Placental lactogen, also known as chorionic somatotropin, is a peptide hormone produced during pregnancy, in humans and other animals, by specialized endocrine cells.
More specifically, PL is synthesized by:
PL is classified as a member of the somatotropin family, which also includes growth hormone (GH), prolactin (PRL), and placental growth hormone, mainly due to the similarities observed in their molecular structure [1][7][8][9]. More details about the PL family genes and encoded proteins have been described by Handwerger et al. in their excellent review [10]. In humans, PL mainly binds to prolactin receptors and with a much lower affinity to growth hormone receptors [10]. Moreover, specific PL receptors have been found in human fetal skeletal muscles [11]. Similar to humans, PL in ruminants binds with a high affinity to PRL receptors, but it also has a high affinity to GH receptors [7]. Mouse PL has a higher affinity to PRL receptors than GH receptors; however, in contrast to humans, in mice and rats, there are two types of active PL with distinct biological activity [9][12][13][14]. Due to the described differences, the results of studies performed in other species cannot be directly extrapolated to humans.
PL is detectable in both umbilical cord blood samples and maternal blood from the first trimester of physiological pregnancy, and its concentrations increase in the later stages of fetal and placental development [8][11][15]. Although the PL expression is only present in placental tissue cells, it is considered to play a significant role in the regulation of both maternal and fetal metabolic adaptations throughout the pregnancy [9][16]. The secretion of PL, as well as other placental hormones, could promote the state of systemic insulin resistance and subsequently be responsible for the elevation of maternal blood glucose levels to facilitate the supply of energetic substrates to the fetus [17][18][19].
hPL is believed to be involved in the regulation of both maternal and fetal gestational adaptation.
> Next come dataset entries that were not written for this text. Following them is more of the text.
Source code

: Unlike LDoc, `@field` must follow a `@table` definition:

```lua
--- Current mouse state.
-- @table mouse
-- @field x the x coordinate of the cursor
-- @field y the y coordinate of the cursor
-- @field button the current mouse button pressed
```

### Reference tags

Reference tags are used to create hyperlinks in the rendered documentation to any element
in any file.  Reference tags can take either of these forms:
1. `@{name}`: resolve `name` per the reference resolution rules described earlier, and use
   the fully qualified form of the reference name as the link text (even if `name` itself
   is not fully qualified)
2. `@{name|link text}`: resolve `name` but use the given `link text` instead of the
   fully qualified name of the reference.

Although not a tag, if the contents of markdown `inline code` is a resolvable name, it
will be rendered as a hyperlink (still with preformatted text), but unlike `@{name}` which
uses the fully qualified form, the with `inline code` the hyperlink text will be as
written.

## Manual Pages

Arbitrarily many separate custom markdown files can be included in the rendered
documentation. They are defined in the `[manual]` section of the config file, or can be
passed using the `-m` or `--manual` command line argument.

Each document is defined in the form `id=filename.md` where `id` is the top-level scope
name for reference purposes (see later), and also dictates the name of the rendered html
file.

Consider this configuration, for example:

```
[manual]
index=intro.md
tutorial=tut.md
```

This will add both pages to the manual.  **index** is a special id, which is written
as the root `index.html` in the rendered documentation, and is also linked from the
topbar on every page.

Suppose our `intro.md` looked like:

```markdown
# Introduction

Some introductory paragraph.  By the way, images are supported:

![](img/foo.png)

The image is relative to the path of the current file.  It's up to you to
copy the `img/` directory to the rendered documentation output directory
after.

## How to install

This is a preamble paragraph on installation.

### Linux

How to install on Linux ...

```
However, the majority of hPL is released into the maternal circulation. To compartmentalize the hPL release into maternal and fetal circulation, Linnemann et al. used the dual in vitro perfusion of an isolated cotyledon, with hPL concentrations measured in the perfusates and the placental tissue prior to and after perfusion. According to their results, only 0.05% of hPL is transferred to the developing fetus, with the remaining percentage being released into the maternal circulation [20]. hPL is also detectable in the amniotic fluid. However, its concentrations are generally lower compared with the maternal serum [21]. In a group of term newborns (40th week), those born via vaginal delivery had significantly lower levels of hPL in both the umbilical vein and umbilical artery compared with those born through cesarean section [22]. hPL blood concentrations in multiple pregnancies tend to rise compared with single pregnancies [23].
Cases of pregnancy affected by metabolic conditions, including obesity and diabetes, are related to alterations in the hPL secretion pattern. Whereas obesity is most often associated with lower placental hPL expression, diabetes results in increased hPL blood levels [24][25][26]. Disruptions in hPL secretion are reported to be associated with an increased prevalence of fetal growth abnormalities - growth retardation and fetal macrosomia [27][28].